REQUIRED WORK: Update the material below by changing every "pose" to "camera", with everything else kept the same. Leave the pictures out of your answer.

(Dataset excerpt)
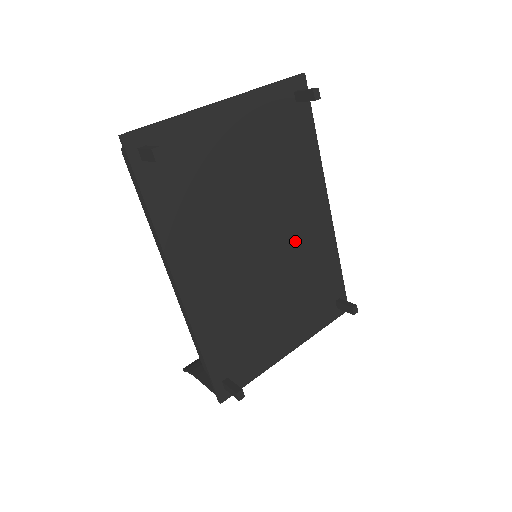
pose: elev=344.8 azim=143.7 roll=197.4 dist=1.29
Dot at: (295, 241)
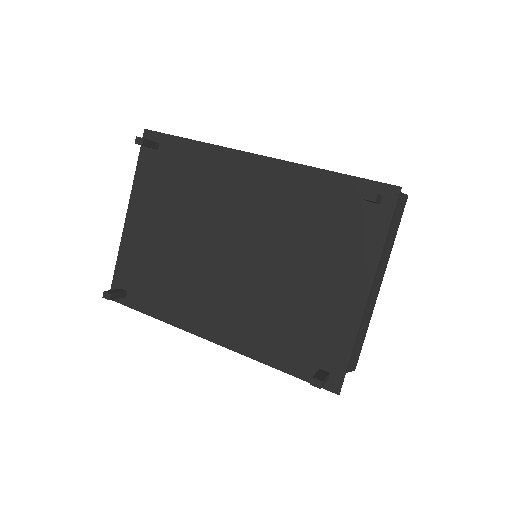
Dot at: (259, 215)
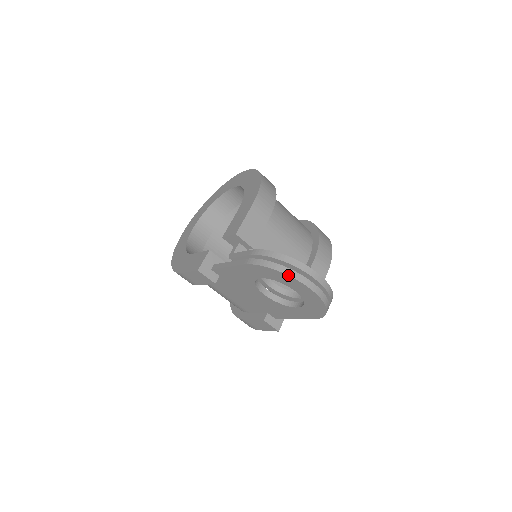
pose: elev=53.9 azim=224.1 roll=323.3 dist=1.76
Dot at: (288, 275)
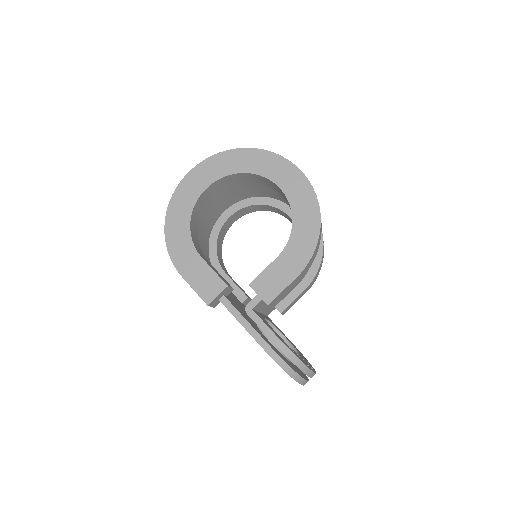
Dot at: (296, 381)
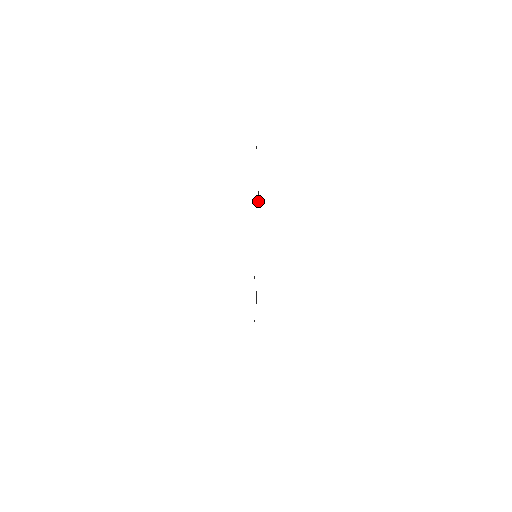
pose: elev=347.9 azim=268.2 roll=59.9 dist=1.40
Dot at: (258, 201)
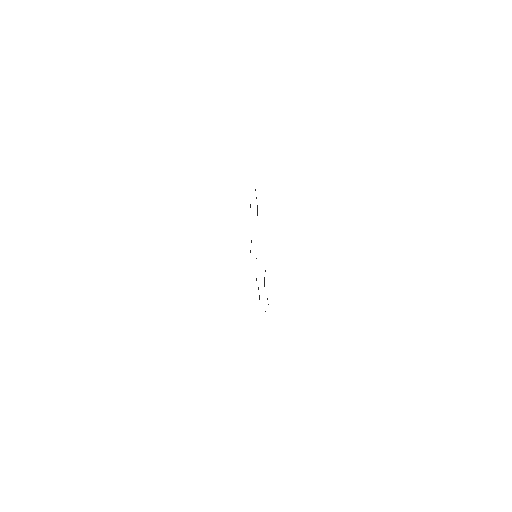
Dot at: (264, 280)
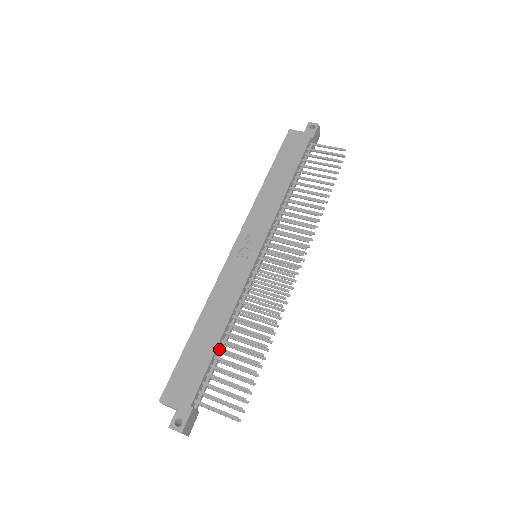
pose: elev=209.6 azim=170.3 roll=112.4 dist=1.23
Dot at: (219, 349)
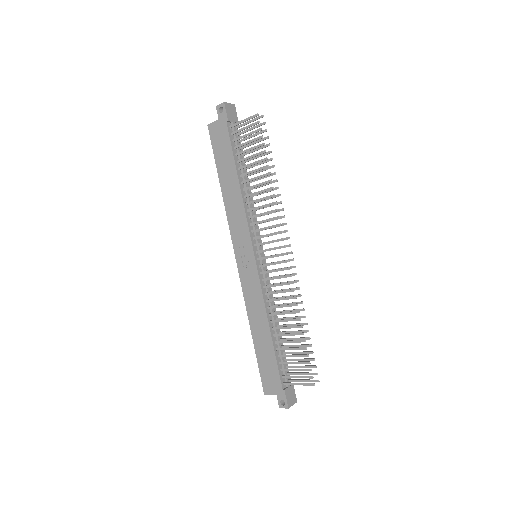
Dot at: (275, 343)
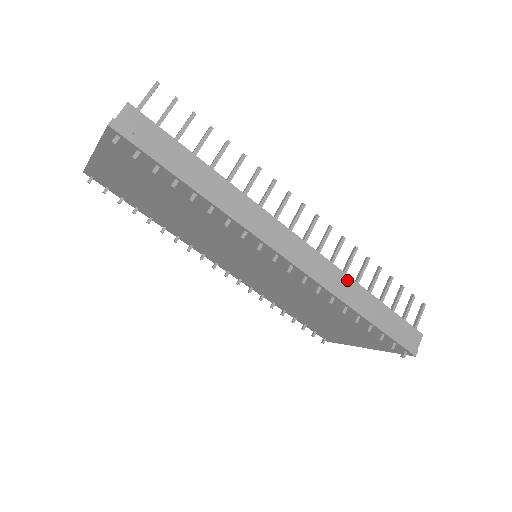
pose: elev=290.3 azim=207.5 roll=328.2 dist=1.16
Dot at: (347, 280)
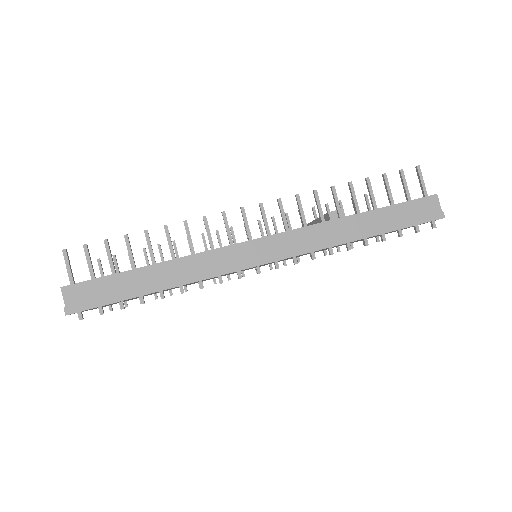
Dot at: (329, 226)
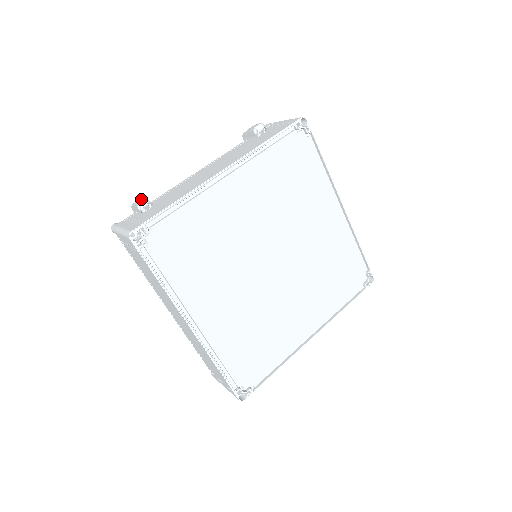
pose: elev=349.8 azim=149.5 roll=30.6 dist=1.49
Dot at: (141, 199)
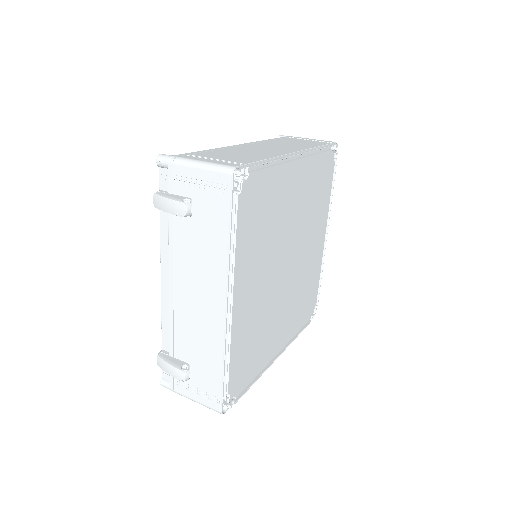
Dot at: (180, 376)
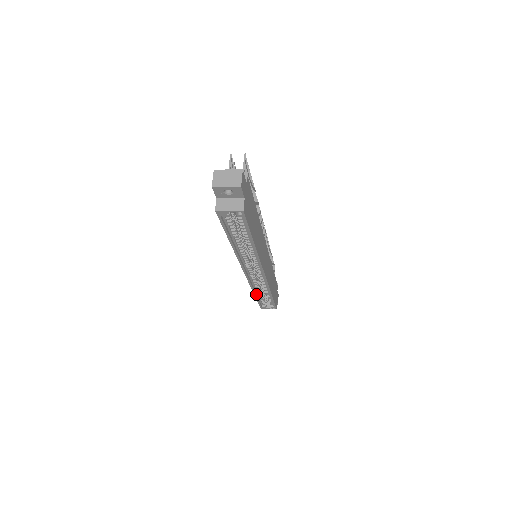
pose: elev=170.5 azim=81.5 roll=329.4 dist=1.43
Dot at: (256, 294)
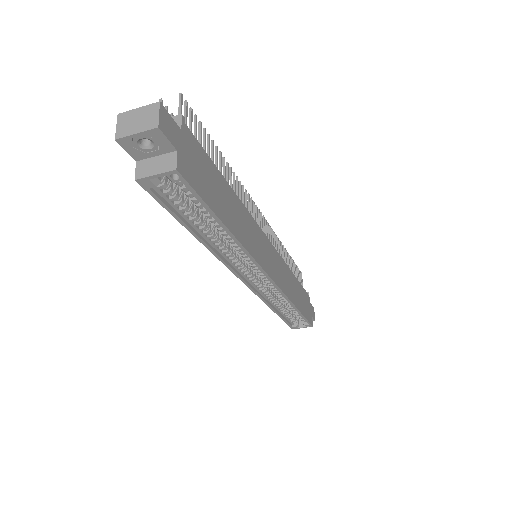
Dot at: (276, 311)
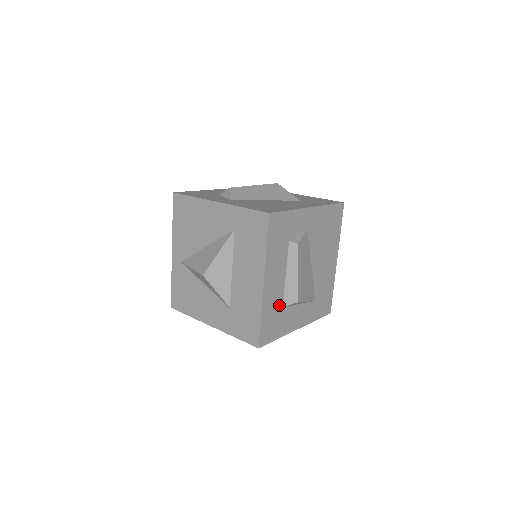
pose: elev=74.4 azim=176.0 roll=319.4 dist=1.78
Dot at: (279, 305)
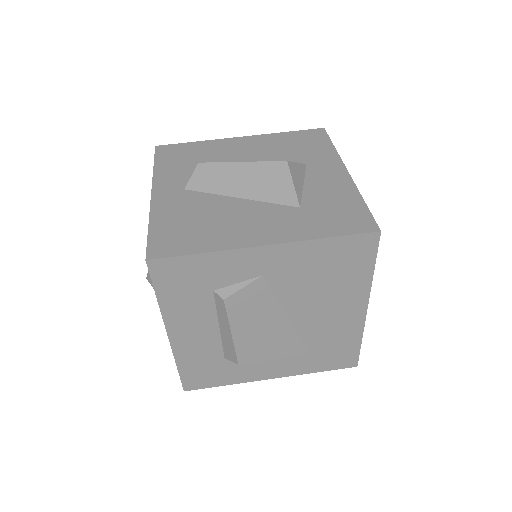
Dot at: (215, 356)
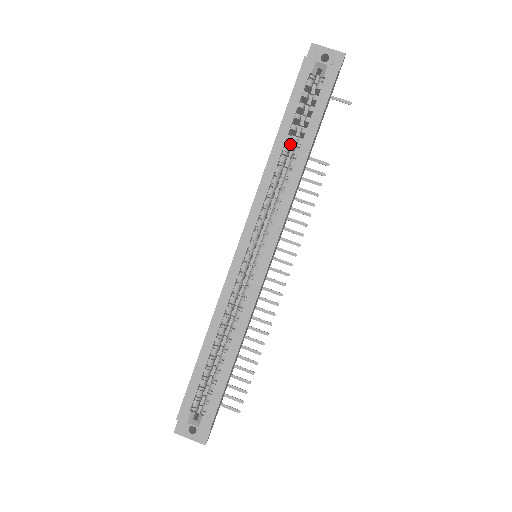
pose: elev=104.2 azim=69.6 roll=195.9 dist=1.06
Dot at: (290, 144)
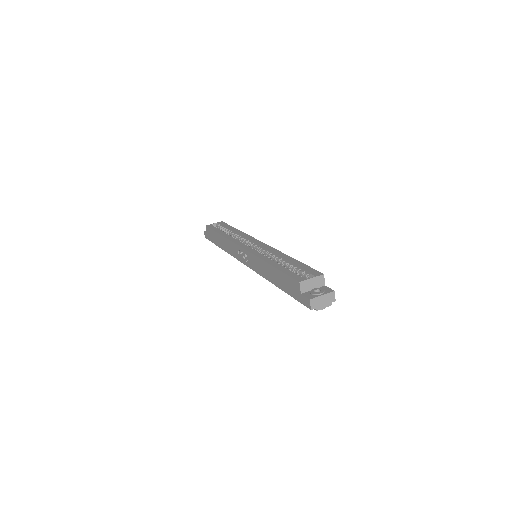
Dot at: occluded
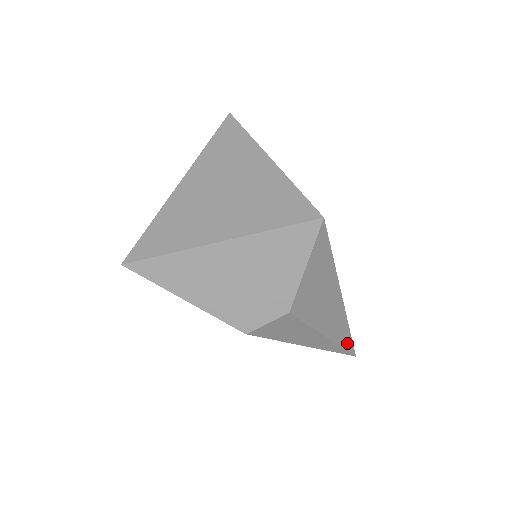
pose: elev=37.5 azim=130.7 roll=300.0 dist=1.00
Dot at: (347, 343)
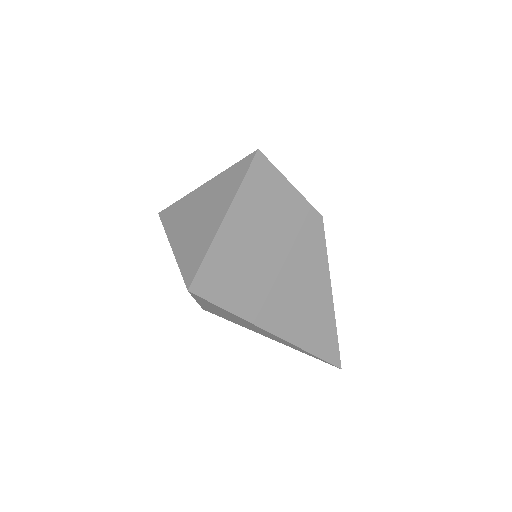
Dot at: (313, 356)
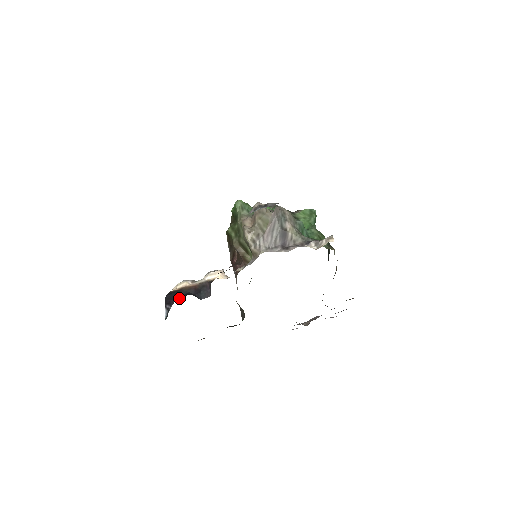
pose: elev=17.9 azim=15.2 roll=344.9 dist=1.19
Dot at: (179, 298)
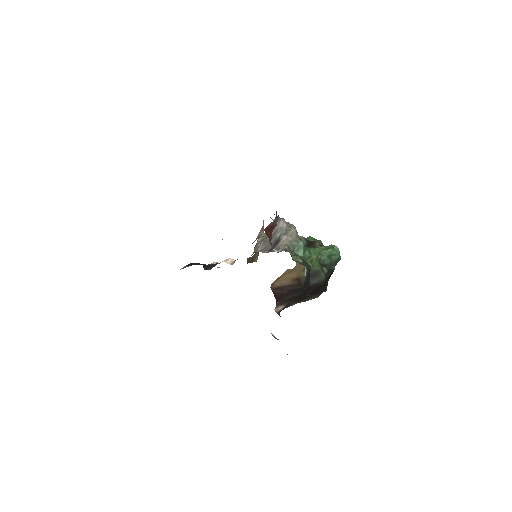
Dot at: (196, 264)
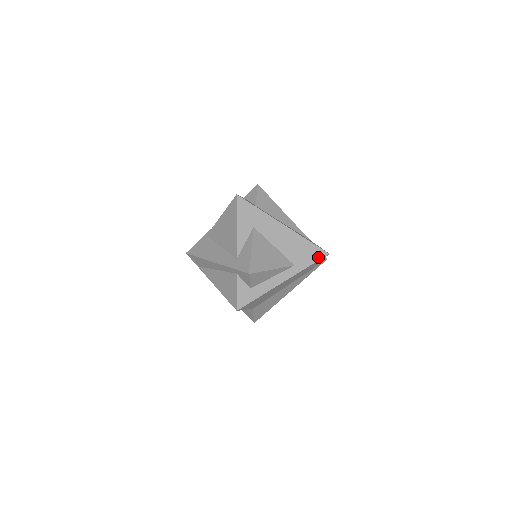
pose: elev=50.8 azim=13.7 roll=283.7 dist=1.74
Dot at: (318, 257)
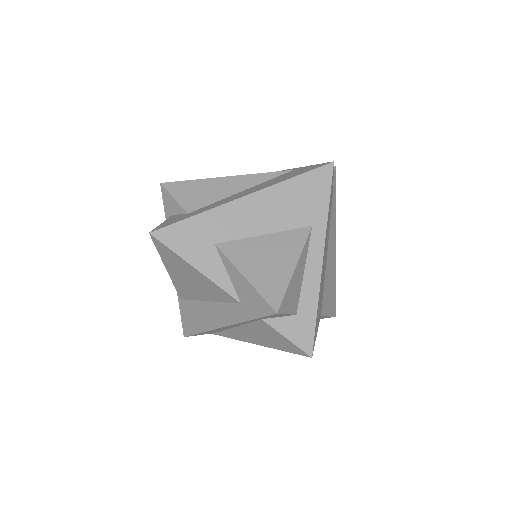
Dot at: (326, 182)
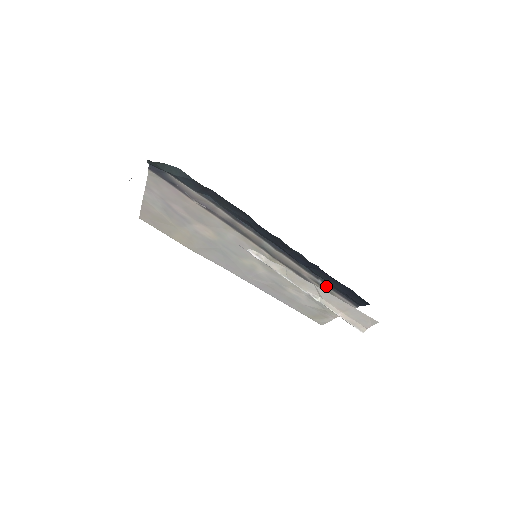
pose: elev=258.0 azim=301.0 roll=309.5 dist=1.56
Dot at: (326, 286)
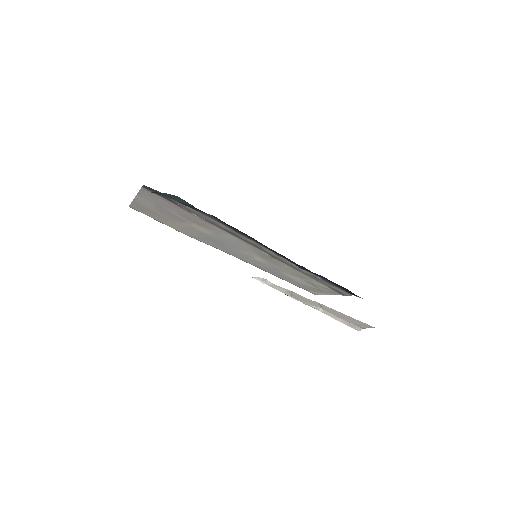
Dot at: (324, 281)
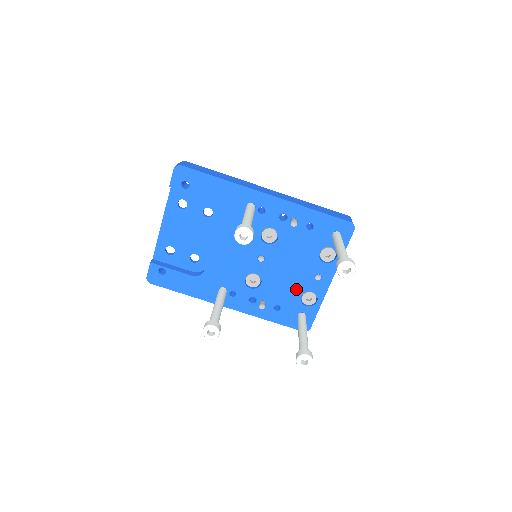
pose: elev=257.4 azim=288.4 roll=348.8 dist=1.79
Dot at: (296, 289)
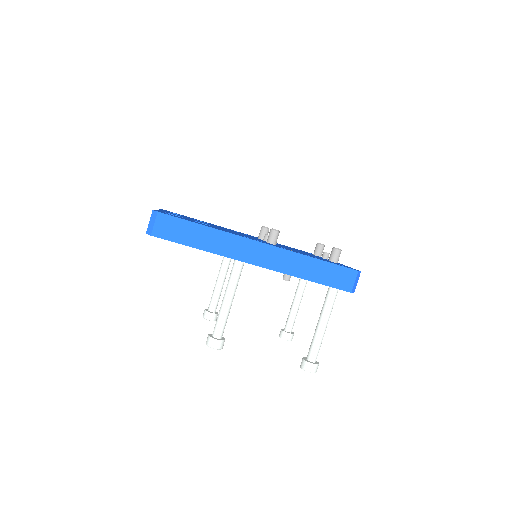
Dot at: occluded
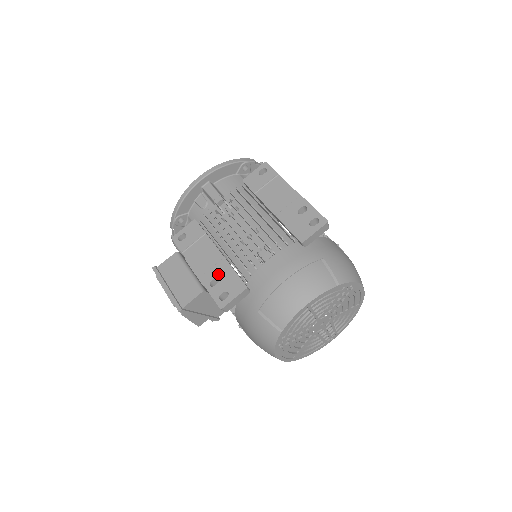
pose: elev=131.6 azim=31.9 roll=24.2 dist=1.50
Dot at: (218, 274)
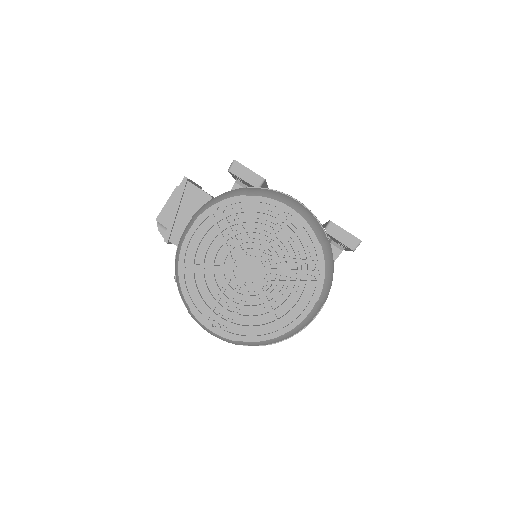
Dot at: occluded
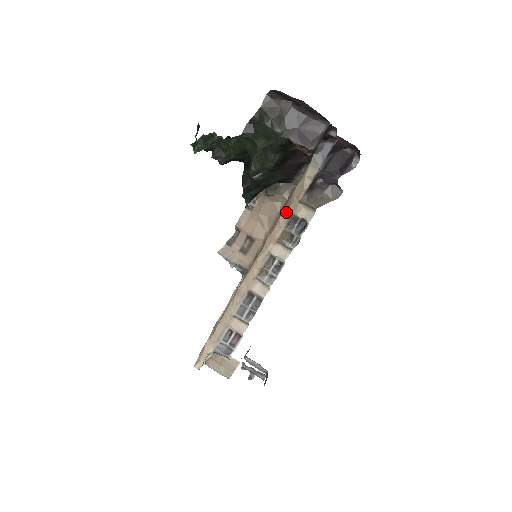
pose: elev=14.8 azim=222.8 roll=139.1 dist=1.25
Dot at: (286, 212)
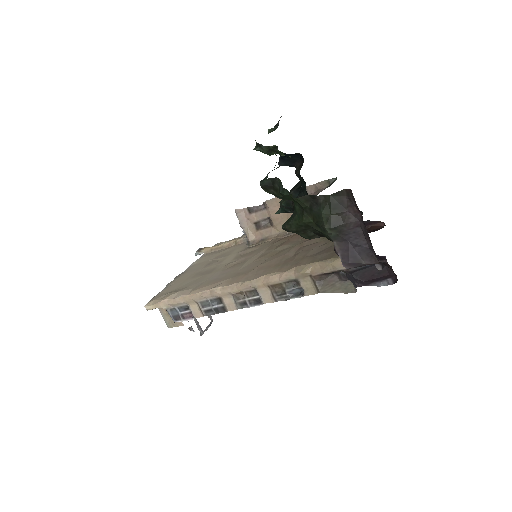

SOLUTION FOR THIS PROBLEM:
camera: elev=344.8 azim=143.7 roll=197.4 dist=1.29
Dot at: (295, 241)
Dot at: (259, 215)
camera: elev=53.9 azim=224.1 roll=323.3 dist=1.76
Dot at: (288, 275)
Dot at: (296, 381)
camera: elev=347.9 azim=268.2 roll=59.9 dist=1.40
Dot at: (258, 201)
Dot at: (264, 280)
camera: elev=209.6 azim=170.3 roll=112.4 dist=1.23
Dot at: (219, 349)
Dot at: (275, 343)
camera: elev=290.3 azim=207.5 roll=328.2 dist=1.16
Dot at: (347, 280)
Dot at: (329, 226)
camera: elev=349.8 azim=149.5 roll=30.6 dist=1.49
Dot at: (141, 199)
Dot at: (180, 376)
camera: elev=170.5 azim=81.5 roll=329.4 dist=1.43
Dot at: (256, 294)
Dot at: (276, 311)
camera: elev=74.4 azim=176.0 roll=319.4 dist=1.78
Dot at: (279, 305)
Dot at: (215, 356)
camera: elev=104.2 azim=69.6 roll=195.9 dist=1.06
Dot at: (290, 144)
Dot at: occluded
camera: elev=37.5 azim=130.7 roll=300.0 dist=1.00
Dot at: (347, 343)
Dot at: (313, 356)
camera: elev=17.9 azim=15.2 roll=344.9 dist=1.19
Dot at: (179, 298)
Dot at: (196, 264)
camera: elev=50.8 azim=13.7 roll=283.7 dist=1.74
Dot at: (318, 257)
Dot at: (326, 182)
camera: elev=258.0 azim=301.0 roll=309.5 dist=1.56
Dot at: (326, 286)
Dot at: (324, 281)
camera: elev=257.4 azim=288.4 roll=348.8 dist=1.79
Dot at: (296, 289)
Dot at: occluded
camera: elev=131.6 azim=31.9 roll=24.2 dist=1.50
Dot at: (218, 274)
Dot at: occluded
camera: elev=14.8 azim=222.8 roll=139.1 dist=1.25
Dot at: (286, 212)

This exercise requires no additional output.